WHAT TO DO: Copy each line of the records below that contains the string "custom", matching upper and lower case exactly.

------ RECORDS PROVIDED ------

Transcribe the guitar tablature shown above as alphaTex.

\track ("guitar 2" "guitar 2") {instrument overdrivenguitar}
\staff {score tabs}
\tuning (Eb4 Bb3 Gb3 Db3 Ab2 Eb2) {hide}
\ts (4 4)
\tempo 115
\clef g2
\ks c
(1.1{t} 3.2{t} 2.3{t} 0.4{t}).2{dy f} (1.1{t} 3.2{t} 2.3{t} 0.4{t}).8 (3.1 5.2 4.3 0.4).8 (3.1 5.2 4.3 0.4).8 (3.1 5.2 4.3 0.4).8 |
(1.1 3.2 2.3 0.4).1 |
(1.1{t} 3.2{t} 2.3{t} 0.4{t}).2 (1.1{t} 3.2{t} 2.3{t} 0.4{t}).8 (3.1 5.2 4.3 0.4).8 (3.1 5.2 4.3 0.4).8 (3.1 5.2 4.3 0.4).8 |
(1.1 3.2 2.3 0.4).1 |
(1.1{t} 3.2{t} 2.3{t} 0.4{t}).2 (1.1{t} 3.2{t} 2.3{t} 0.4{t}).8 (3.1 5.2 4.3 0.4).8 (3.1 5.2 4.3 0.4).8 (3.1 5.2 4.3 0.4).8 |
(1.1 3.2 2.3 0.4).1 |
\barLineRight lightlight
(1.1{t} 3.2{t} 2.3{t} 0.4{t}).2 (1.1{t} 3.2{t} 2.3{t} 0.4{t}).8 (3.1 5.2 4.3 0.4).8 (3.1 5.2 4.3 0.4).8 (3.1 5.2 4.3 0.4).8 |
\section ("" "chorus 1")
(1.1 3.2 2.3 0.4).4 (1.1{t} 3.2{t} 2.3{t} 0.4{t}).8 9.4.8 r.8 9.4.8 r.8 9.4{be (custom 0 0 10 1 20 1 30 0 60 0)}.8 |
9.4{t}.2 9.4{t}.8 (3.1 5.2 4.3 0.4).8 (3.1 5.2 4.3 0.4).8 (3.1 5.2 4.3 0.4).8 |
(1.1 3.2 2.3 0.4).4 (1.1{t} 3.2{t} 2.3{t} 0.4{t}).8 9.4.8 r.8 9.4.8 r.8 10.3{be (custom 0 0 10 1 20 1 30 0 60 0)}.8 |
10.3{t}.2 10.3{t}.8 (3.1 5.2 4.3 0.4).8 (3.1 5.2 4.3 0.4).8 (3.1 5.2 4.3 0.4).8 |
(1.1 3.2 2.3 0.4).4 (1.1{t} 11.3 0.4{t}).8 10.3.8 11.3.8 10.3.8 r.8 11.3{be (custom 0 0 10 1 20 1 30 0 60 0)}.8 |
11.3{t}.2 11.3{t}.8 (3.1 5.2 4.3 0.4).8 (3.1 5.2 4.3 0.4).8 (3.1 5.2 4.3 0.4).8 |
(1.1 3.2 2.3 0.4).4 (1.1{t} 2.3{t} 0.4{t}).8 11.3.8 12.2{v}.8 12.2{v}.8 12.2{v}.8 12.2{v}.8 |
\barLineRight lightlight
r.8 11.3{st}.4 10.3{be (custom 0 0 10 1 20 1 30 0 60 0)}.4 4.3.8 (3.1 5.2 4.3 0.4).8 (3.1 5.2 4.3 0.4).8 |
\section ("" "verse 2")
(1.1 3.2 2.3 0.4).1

------

COMPLETED EXERCISE:
(1.1 3.2 2.3 0.4).4 (1.1{t} 3.2{t} 2.3{t} 0.4{t}).8 9.4.8 r.8 9.4.8 r.8 9.4{be (custom 0 0 10 1 20 1 30 0 60 0)}.8 |
(1.1 3.2 2.3 0.4).4 (1.1{t} 3.2{t} 2.3{t} 0.4{t}).8 9.4.8 r.8 9.4.8 r.8 10.3{be (custom 0 0 10 1 20 1 30 0 60 0)}.8 |
(1.1 3.2 2.3 0.4).4 (1.1{t} 11.3 0.4{t}).8 10.3.8 11.3.8 10.3.8 r.8 11.3{be (custom 0 0 10 1 20 1 30 0 60 0)}.8 |
r.8 11.3{st}.4 10.3{be (custom 0 0 10 1 20 1 30 0 60 0)}.4 4.3.8 (3.1 5.2 4.3 0.4).8 (3.1 5.2 4.3 0.4).8 |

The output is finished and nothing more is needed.